To explore the effect of the training method of sequential operation training on medical staff to master PPE penetration and removal skills, and to study the memory attenuation after training.
Fifteen medical staff with no experience of PPE operation in a hospital were trained to wear PPE in accordance with WHO standards by illustration and sequential operation method. The training included 30 minutes of theoretical teaching and 60 minutes of practical exercises. At the end of the training and 1 week after the training, the training objects were evaluated for PPE operation. A 2.5 x 2.5 cm fluorescent agent was applied on 6 parts, such as hands, chest, abdomen, and knees, to simulate contamination. After taking the PPE off, the parts of the whole body and the inner layer of clothing that were fluorescently contaminated were recorded. The whole operation process was recorded by video to evaluate whether the operation was correct. The error rates of two operations and the contamination position and frequency were compared.

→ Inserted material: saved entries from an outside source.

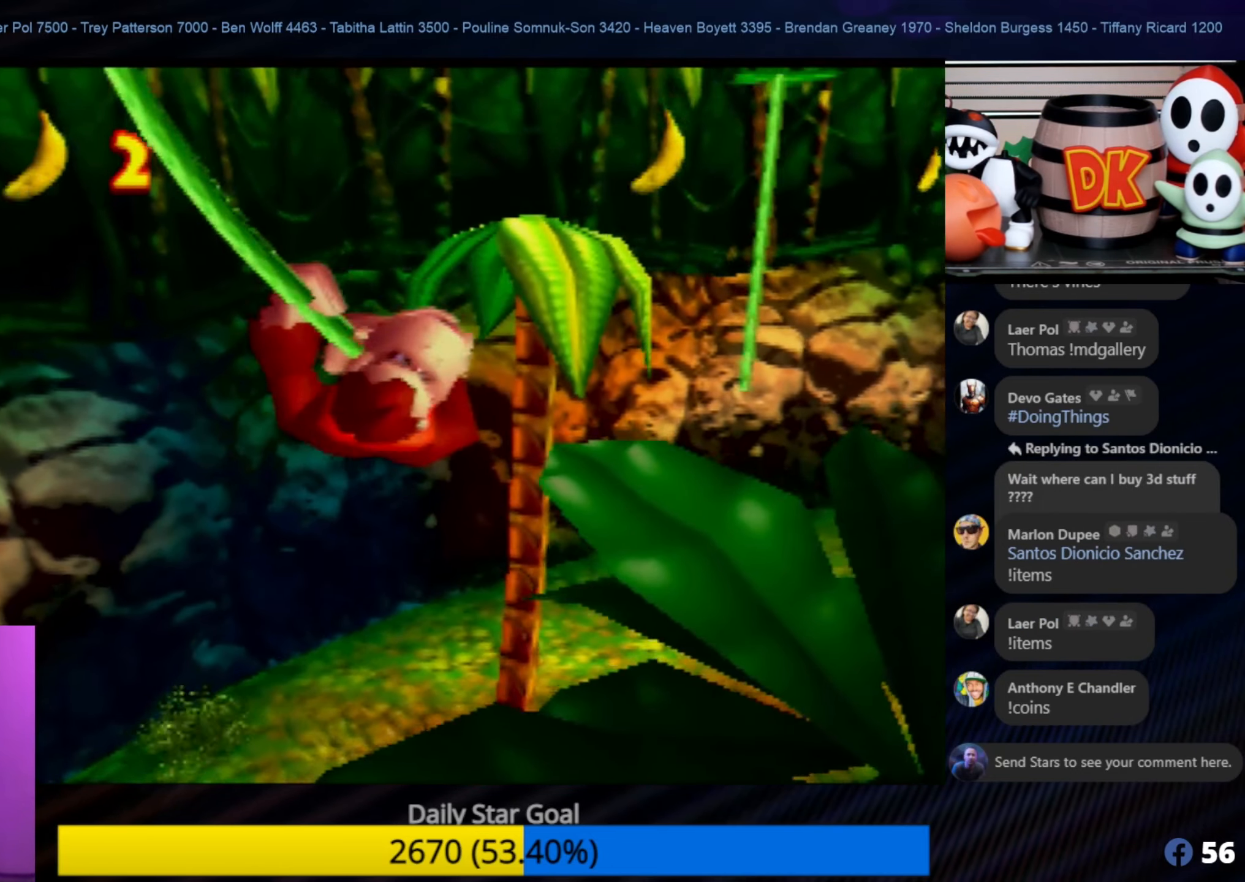
{"buttons": [], "left_stick": "center", "events": []}
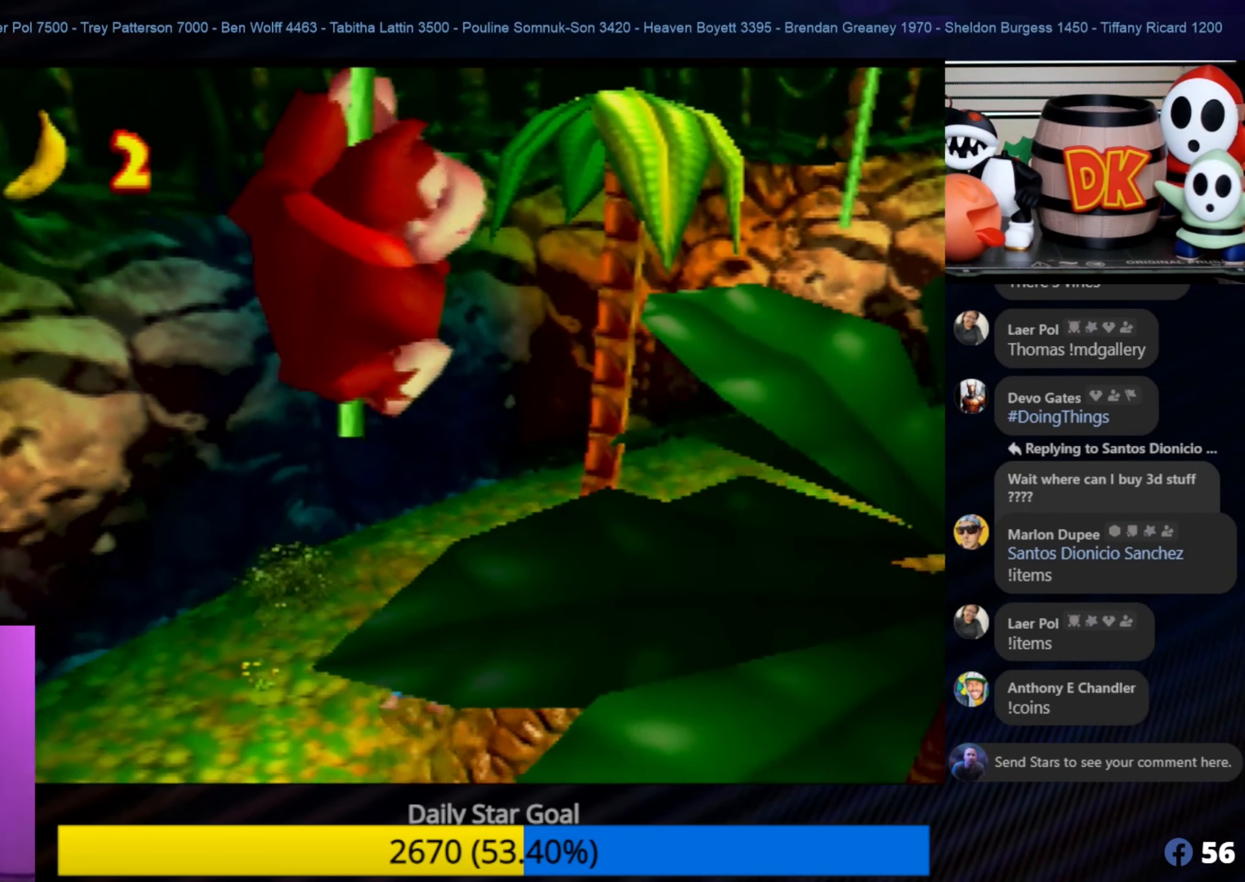
{"buttons": [], "left_stick": "right", "events": [[267, "left_stick", "right"]]}
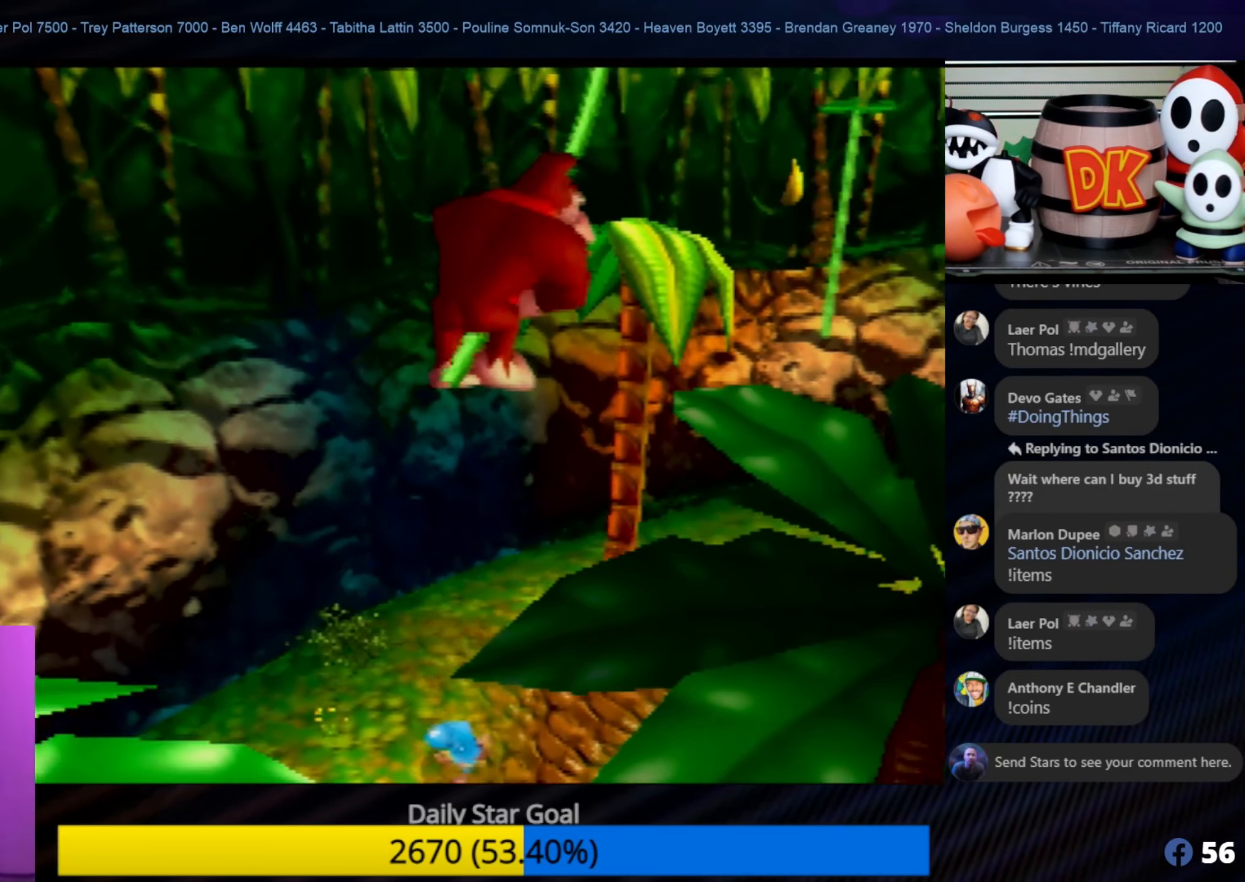
{"buttons": [], "left_stick": "center", "events": [[67, "left_stick", "center"], [267, "C_LEFT", "down"], [500, "C_LEFT", "up"]]}
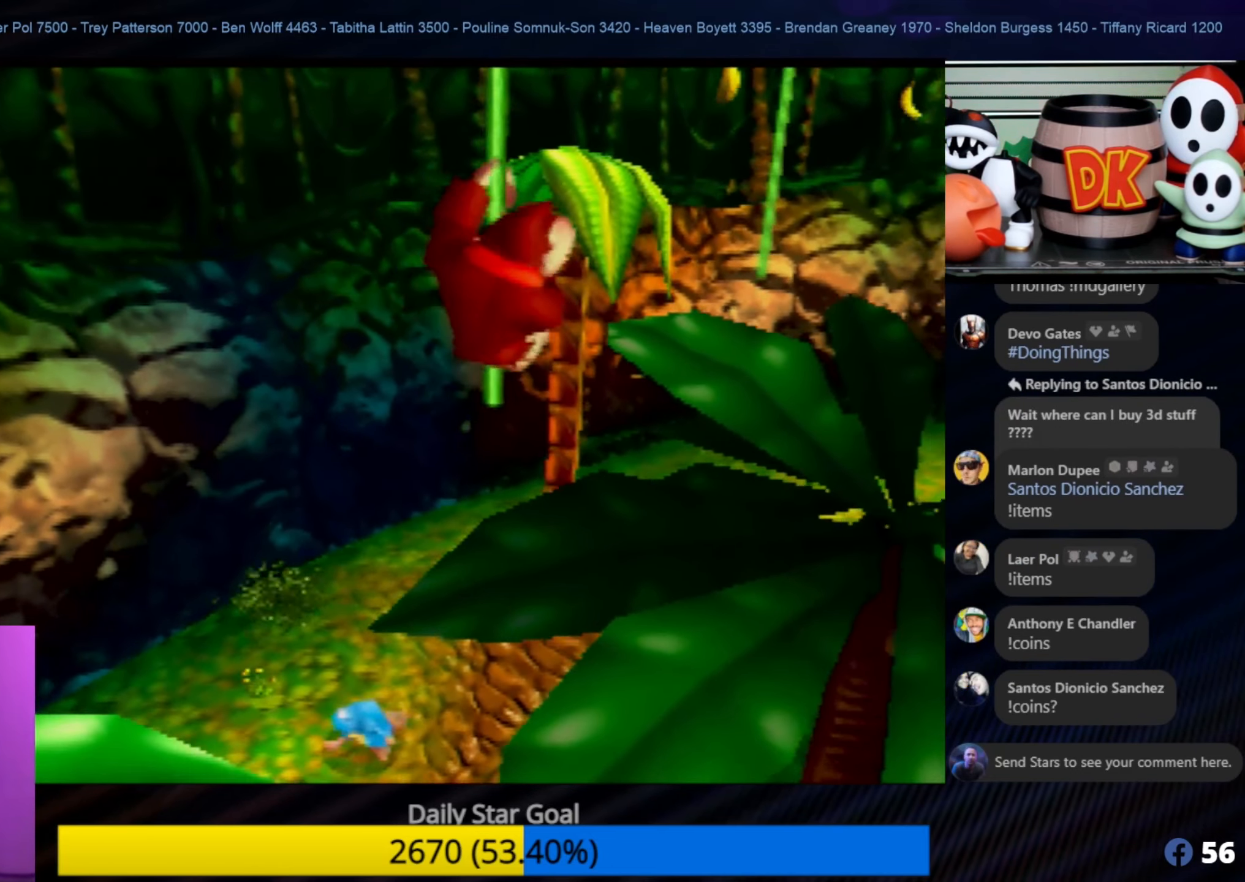
{"buttons": ["C_LEFT"], "left_stick": "center", "events": [[33, "C_LEFT", "down"], [167, "C_LEFT", "up"], [200, "C_LEFT", "down"], [383, "C_LEFT", "up"], [467, "C_LEFT", "down"]]}
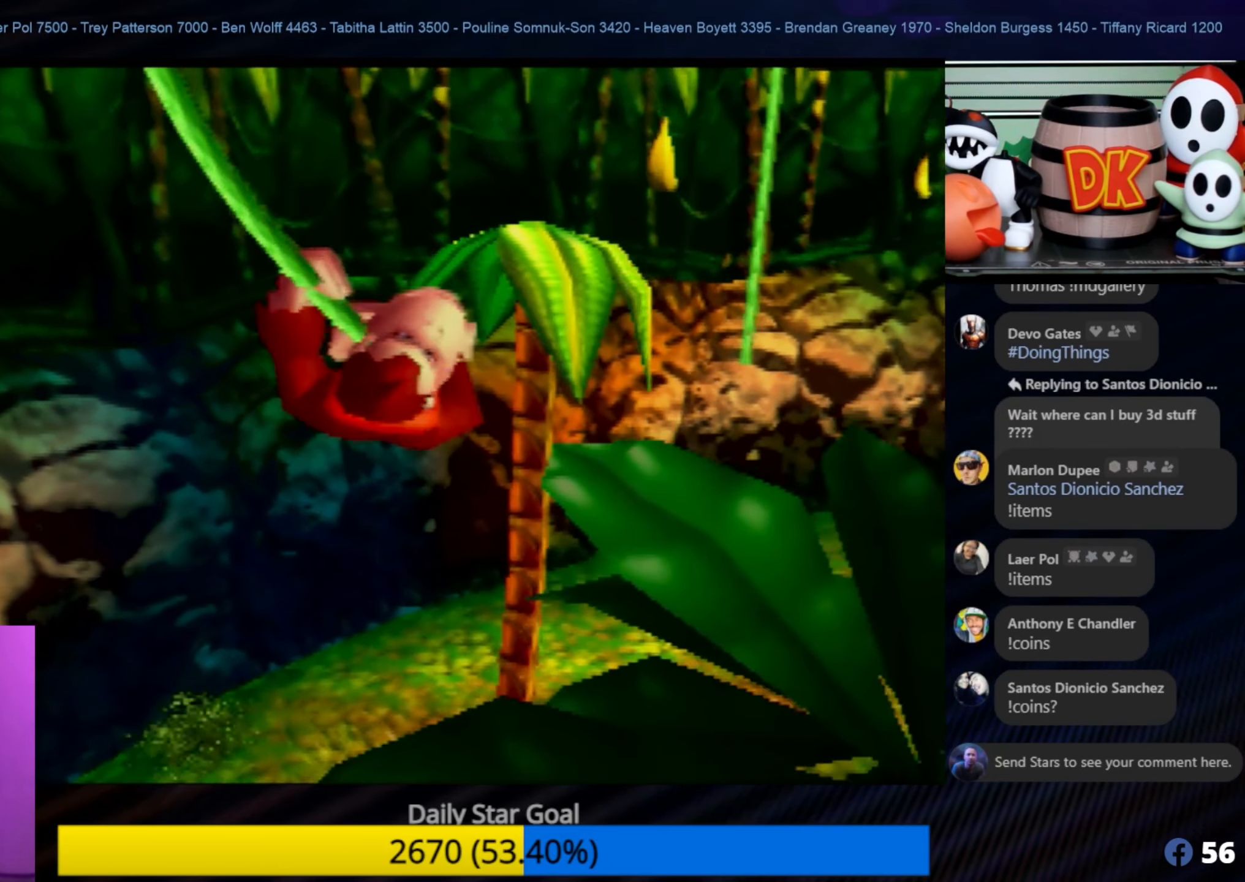
{"buttons": ["C_RIGHT"], "left_stick": "center", "events": [[100, "C_LEFT", "up"], [200, "C_RIGHT", "down"], [267, "C_LEFT", "down"], [267, "C_RIGHT", "up"], [317, "C_LEFT", "up"], [317, "C_RIGHT", "down"]]}
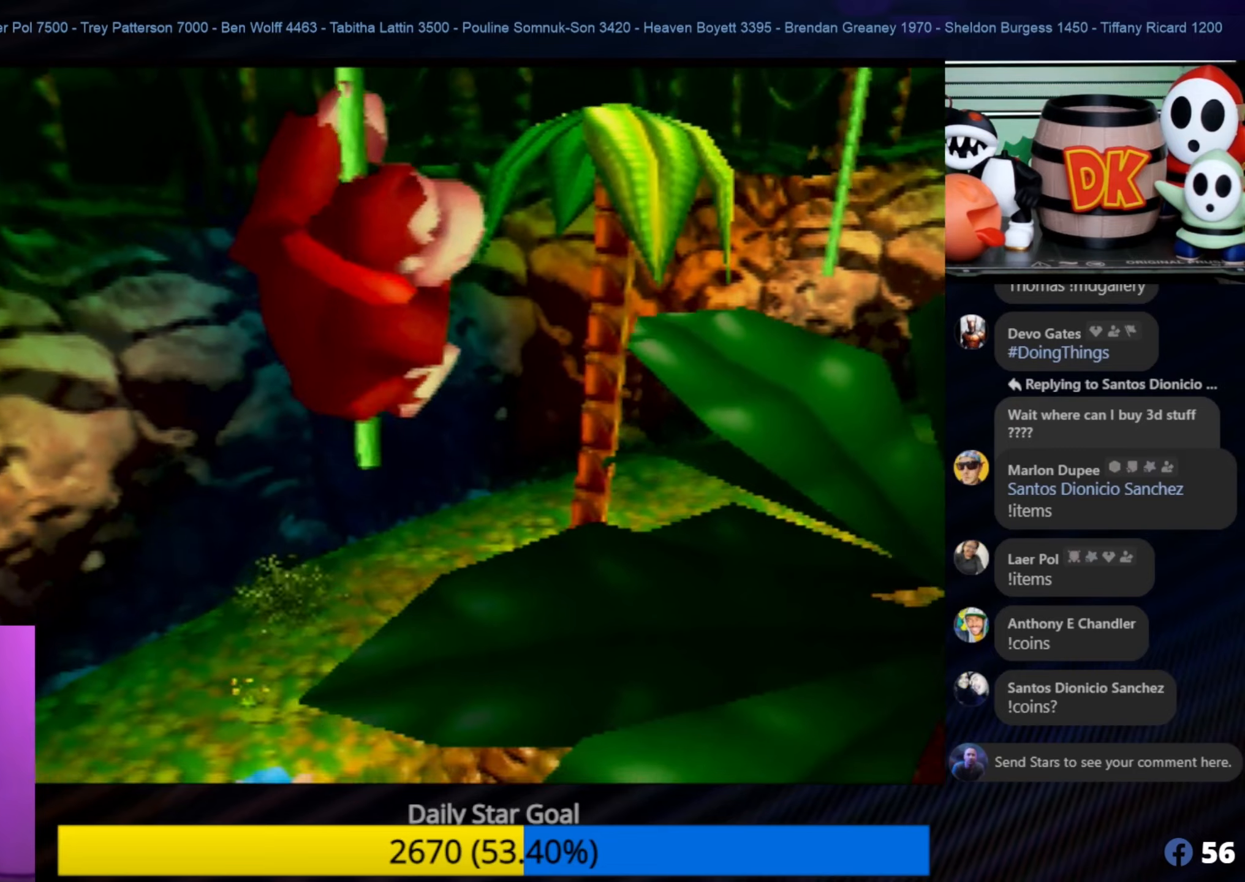
{"buttons": [], "left_stick": "center", "events": [[200, "C_RIGHT", "up"]]}
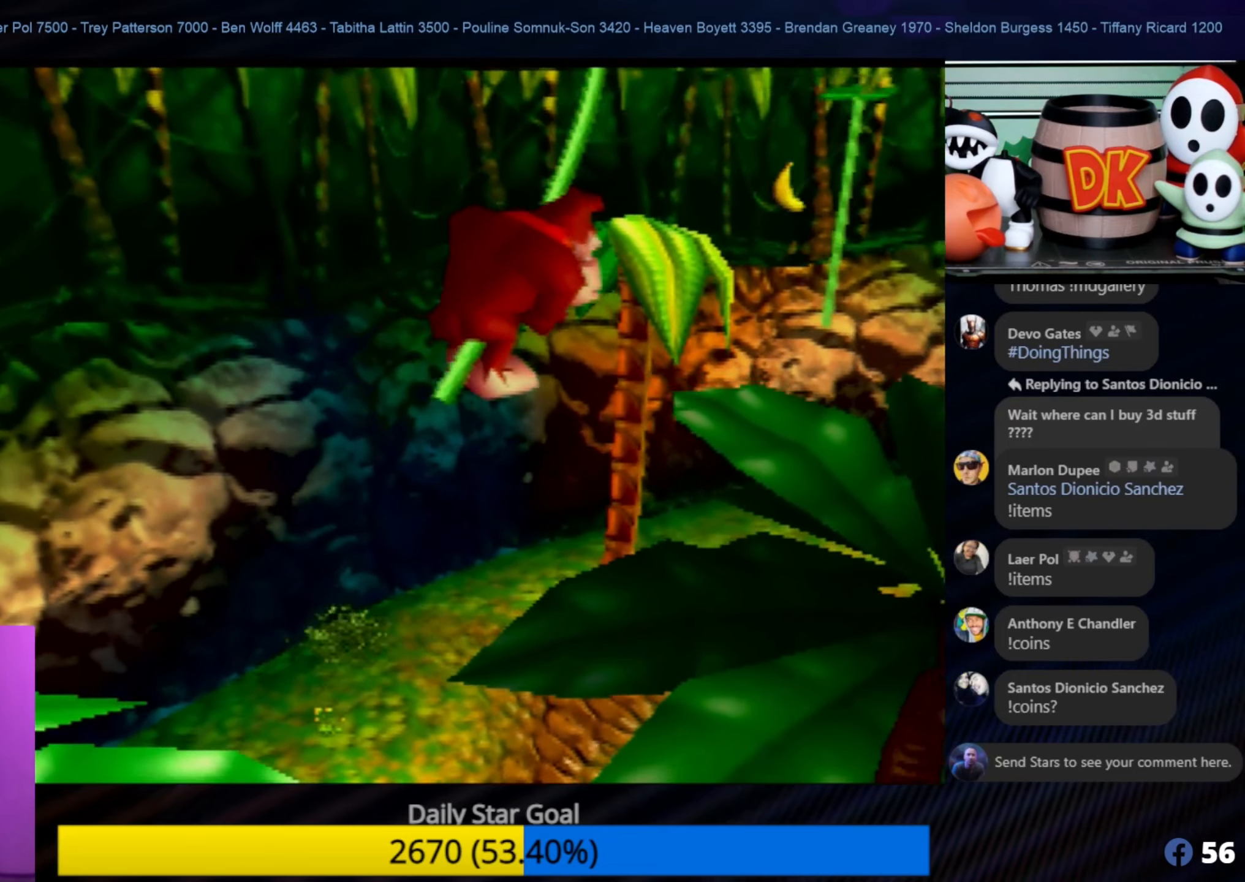
{"buttons": [], "left_stick": "center", "events": [[84, "left_stick", "right"], [400, "left_stick", "center"]]}
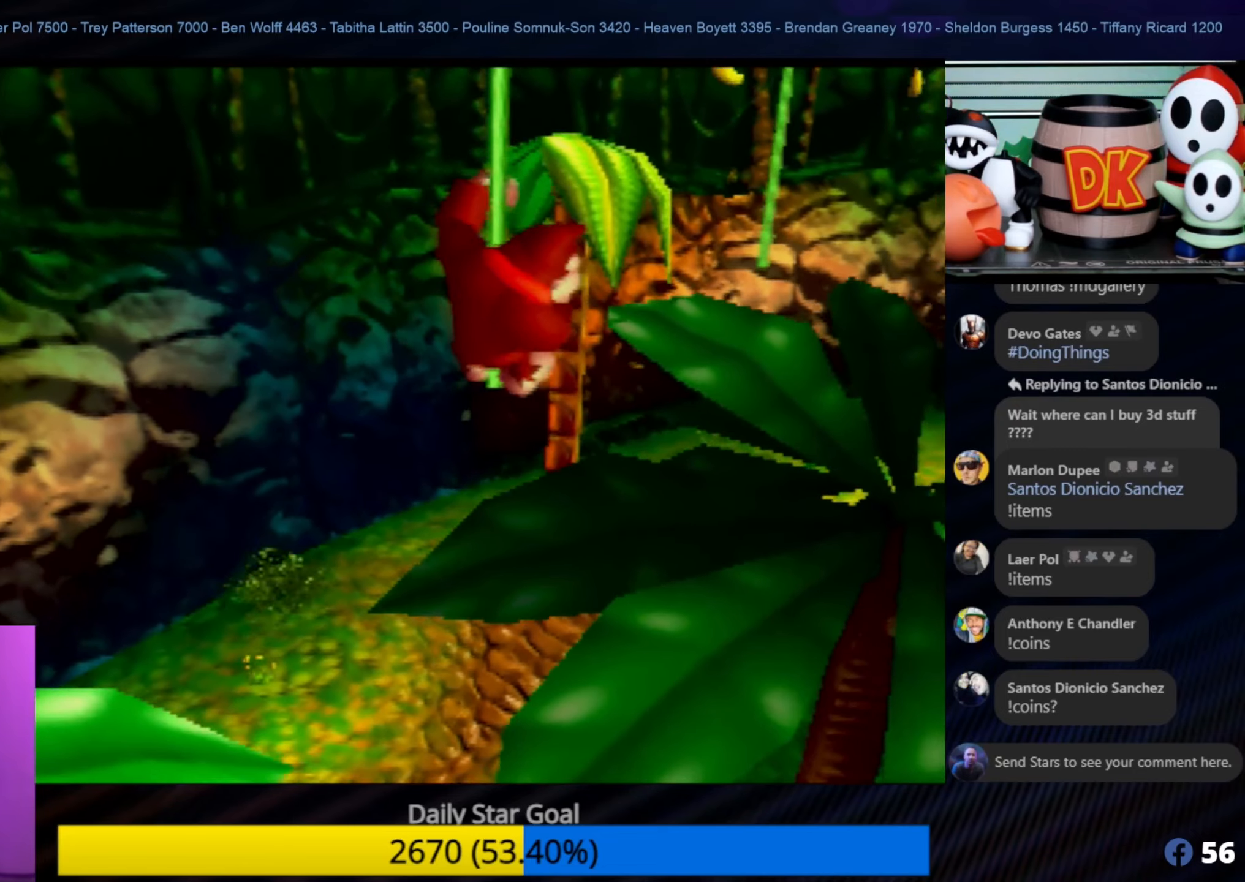
{"buttons": [], "left_stick": "center", "events": []}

The error rate of the operating PPE after training was 18.6%, rising to 31.9% after 1 week (Z=16.0, P<0.05). After the training, the average number of contaminated PPE removal was 1.96±1.56, which rose to 2.96±2.03 one month later. The difference was statistically significant (Z=8.92, P<0.05). The main vulnerable sites are the wrist, chest, abdomen, and left calf.
Illustrative sequential operation training is an important means to improve the way for medical staff to wear PPE, but it must be completed more than once to ensure that medical staff can firmly master the skills of wearing and removing PPE.